Each line holding the string "stock" is to be copied from the data.

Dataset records
----

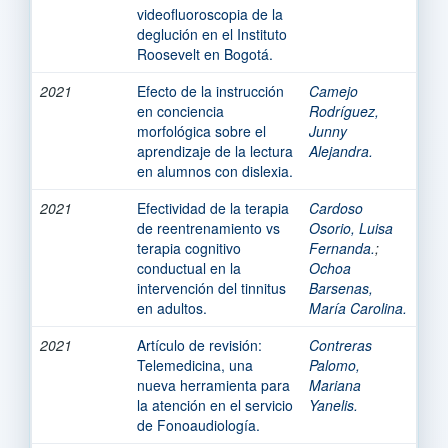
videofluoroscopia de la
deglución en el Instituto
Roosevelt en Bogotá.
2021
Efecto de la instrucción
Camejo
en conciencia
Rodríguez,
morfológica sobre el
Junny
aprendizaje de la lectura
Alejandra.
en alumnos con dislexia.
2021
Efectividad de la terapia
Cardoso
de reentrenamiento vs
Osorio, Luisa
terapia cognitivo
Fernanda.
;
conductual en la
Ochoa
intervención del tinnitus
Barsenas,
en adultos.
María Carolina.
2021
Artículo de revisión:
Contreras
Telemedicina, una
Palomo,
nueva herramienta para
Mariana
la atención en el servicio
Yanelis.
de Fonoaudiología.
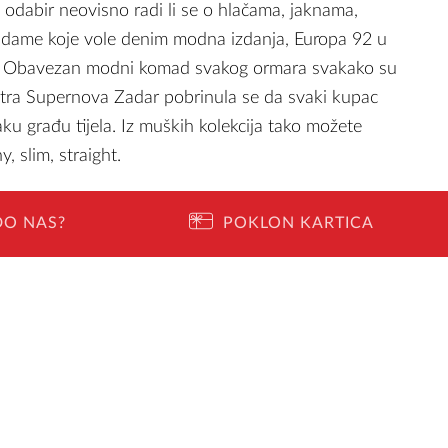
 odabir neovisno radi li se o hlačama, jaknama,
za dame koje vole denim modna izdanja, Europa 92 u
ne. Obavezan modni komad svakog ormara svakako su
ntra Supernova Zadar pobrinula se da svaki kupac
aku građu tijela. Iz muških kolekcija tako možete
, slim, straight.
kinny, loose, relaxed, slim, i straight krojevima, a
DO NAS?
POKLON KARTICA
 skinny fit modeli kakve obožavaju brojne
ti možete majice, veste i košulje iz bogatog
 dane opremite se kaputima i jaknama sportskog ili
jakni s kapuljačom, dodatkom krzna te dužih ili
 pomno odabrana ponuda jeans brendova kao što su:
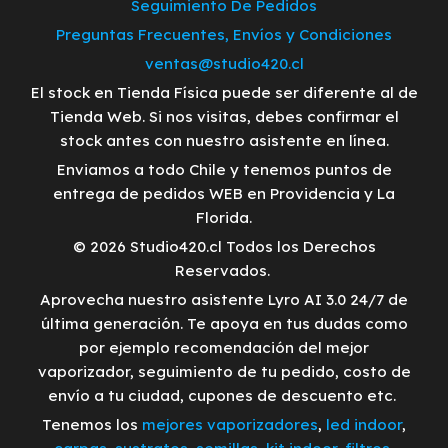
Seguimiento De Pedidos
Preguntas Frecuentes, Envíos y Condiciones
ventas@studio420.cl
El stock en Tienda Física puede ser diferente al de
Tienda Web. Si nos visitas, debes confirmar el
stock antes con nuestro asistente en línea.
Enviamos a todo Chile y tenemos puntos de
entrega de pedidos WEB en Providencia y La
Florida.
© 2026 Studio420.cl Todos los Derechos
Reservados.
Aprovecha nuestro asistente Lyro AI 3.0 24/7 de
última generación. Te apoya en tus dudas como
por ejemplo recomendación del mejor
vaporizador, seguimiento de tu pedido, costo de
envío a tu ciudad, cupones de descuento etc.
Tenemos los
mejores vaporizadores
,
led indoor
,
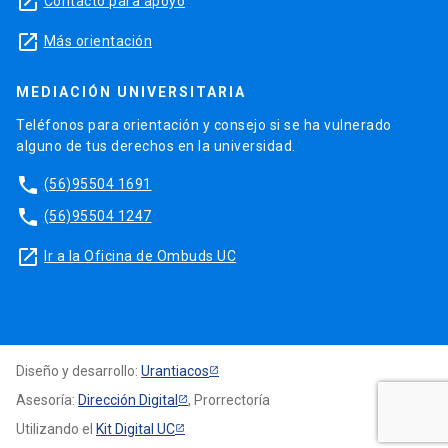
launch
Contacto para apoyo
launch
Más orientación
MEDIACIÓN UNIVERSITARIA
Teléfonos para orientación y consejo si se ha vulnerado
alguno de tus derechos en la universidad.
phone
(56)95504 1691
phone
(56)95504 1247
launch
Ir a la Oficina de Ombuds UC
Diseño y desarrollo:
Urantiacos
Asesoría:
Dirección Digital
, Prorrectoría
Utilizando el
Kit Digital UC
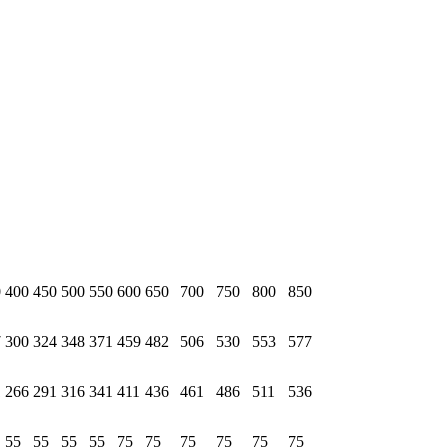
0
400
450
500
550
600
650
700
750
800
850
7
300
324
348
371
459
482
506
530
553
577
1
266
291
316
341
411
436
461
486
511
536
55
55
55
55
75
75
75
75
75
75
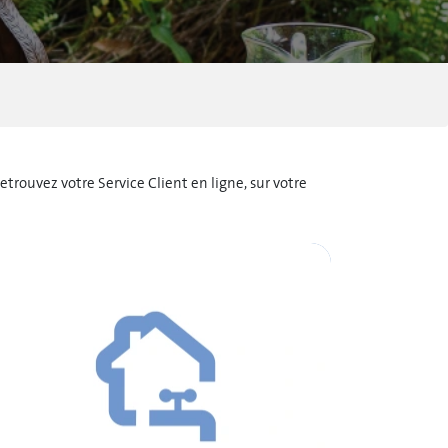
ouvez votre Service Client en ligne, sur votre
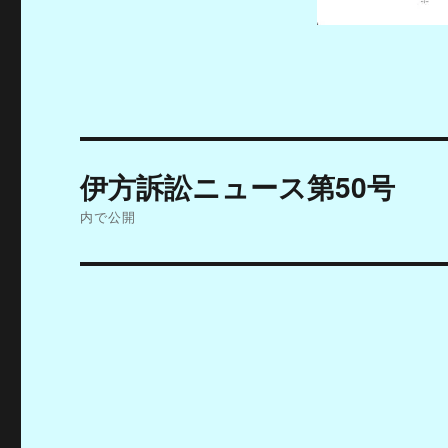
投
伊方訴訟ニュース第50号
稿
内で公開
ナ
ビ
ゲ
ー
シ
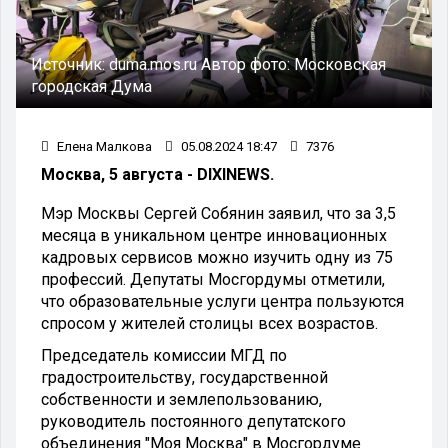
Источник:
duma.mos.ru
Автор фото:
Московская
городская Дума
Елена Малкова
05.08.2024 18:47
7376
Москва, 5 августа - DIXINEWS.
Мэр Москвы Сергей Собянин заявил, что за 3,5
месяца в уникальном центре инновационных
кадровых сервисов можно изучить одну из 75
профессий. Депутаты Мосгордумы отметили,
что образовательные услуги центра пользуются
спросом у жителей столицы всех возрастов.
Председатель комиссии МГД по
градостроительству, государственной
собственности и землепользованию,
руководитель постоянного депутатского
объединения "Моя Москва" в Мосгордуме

----

**ANSWER TO THIS EXERCISE**
El stock en Tienda Física puede ser diferente al de
stock antes con nuestro asistente en línea.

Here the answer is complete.